Tue Jan 20, 2026, 09:14 PM
Jan 20

That right there is totally in keeping with the bigger problems we face.

Bev54

(13,326 posts)
11. I lived and travelled SE Asia for years and never experienced this in any
Tue Jan 20, 2026, 09:20 PM
Jan 20

hotel room, only in the airport hotel in Vancouver before I flew out. The hotels in Asia had proper doors, ill fitting in many cases, but solid doors.

meadowlander

(5,109 posts)
15. The only time I've experienced this was in Hawaii
Tue Jan 20, 2026, 10:01 PM
Jan 20

Where the hotel room had the bathroom in the usual interior place but instead of a full wall there was a half wall so people could pull the curtain at the top back and I guess look out the window across the beds to see the view while they took a bath.

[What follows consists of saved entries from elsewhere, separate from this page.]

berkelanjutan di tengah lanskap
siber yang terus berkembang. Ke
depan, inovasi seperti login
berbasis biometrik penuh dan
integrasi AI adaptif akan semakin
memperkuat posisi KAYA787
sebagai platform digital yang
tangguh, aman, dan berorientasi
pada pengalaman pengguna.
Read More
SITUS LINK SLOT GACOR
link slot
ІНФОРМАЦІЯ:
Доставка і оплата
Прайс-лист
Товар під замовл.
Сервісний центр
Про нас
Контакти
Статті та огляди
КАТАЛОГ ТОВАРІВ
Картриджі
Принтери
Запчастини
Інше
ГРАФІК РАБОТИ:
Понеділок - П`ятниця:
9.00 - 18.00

It was very weird and you were super conscious that only a thin curtain waving in the A/C stood between you and exposure of your bathroom business for the 95% of the time you were in there for the usual reasons.

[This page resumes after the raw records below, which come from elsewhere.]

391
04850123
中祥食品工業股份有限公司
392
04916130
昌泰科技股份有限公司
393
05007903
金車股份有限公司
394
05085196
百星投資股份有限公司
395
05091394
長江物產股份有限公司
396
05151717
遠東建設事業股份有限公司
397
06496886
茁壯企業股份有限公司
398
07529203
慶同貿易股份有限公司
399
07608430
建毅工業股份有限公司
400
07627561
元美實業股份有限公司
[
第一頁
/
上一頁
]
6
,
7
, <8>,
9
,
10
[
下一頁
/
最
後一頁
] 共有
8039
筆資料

The view wasn't even that great but I'm sure they used it as an excuse to upsell it as a honeymoon suite or something. This would have been at least 10 years ago.

LisaM

(29,535 posts)
10. Those barn door ones are AWFUL.
Tue Jan 20, 2026, 09:20 PM
Jan 20

We had one a couple of years ago. It wouldn't close all the way and it kind of swung back and forth. I agree, a big problem for privacy and smells. Our family often does part of Christmas in a hotel room, too, so it is an issue. It was bad enough when they took out tubs and just had glassed in showers, which I loathe. Nowhere to hang a washcloth and it's almost impossible in some of them not to spray water everywhere.

They're doing it with TVs too. Way fewer channels or sometimes no channels.

Oh, and barn doors are ugly, by the way. Really ugly.

chowder66

(11,999 posts)
13. Yesterday I was on Trulia just wasting some time.
Tue Jan 20, 2026, 09:41 PM
Jan 20

I like looking at homes that I will never have... but one stood out. It was a mansion here in California somewhere, pretty traditional but they put in barn doors everywhere. It looked absolutely ridiculous.

Some people just go with whatever fad and they don't hold back.

Barn doors don't seem that efficient.

LisaM

(29,535 posts)
17. I call it Property Brothers Chic.
Tue Jan 20, 2026, 11:35 PM
Jan 20

The next trend on shows will be undoing all the ugly rooms the Property Brothers built.

AverageOldGuy

(3,566 posts)
14. BE CAREFUL WHEN YOU BOOK YOUR ROOM
Tue Jan 20, 2026, 09:43 PM
Jan 20

We travel very little, so, we were not aware of this -- anyone who travels a good bit may know about it.

Be very careful when you book online because it could cost you big time.

Try this: Assume you want to book a room in, say, a Holiday Inn Express in Little Rock, Arkansas. Google "Holiday Inn Express Little Rock" then look VERY CAREFULLY at the URLs on the results. You will see all sorts of links that look like they are to the hotel, or to the Holiday Inn booking site, but instead these URLs take you to a carefully-concealed thrid-party booking site -- you will NOT be booking through HI or the hotel.

Why is this important? This is what happened to us. I booked, unwittingly, through a third-party site. 36 hours before check-in, we had to cancel. I called the motel and cancelled. Next month my credit card showed the full charge for the stay. I called the motel, talked with the manager who explained things to me.

It seems that third-party sites use applications that constantly ping reservation sites checking their prices. If you made your reservation through one of these sites, and they find a price cheaper than the price at which you reserved your room, they will cancel then rebook you at the cheaper rate, often at the last minute -- you never know about this. Hotels/motels retaliated by placing limits on cancellations -- that is, I cancelled 36 hours before check-in, but, the motel now required cancellations to be 48 hours before because they were losing so much to the third-party booking agencies.

The manager who explained this too me also said they are placing surcharges on rooms booked through third-party sites -- not much but it adds to your bill and you may not even notice it.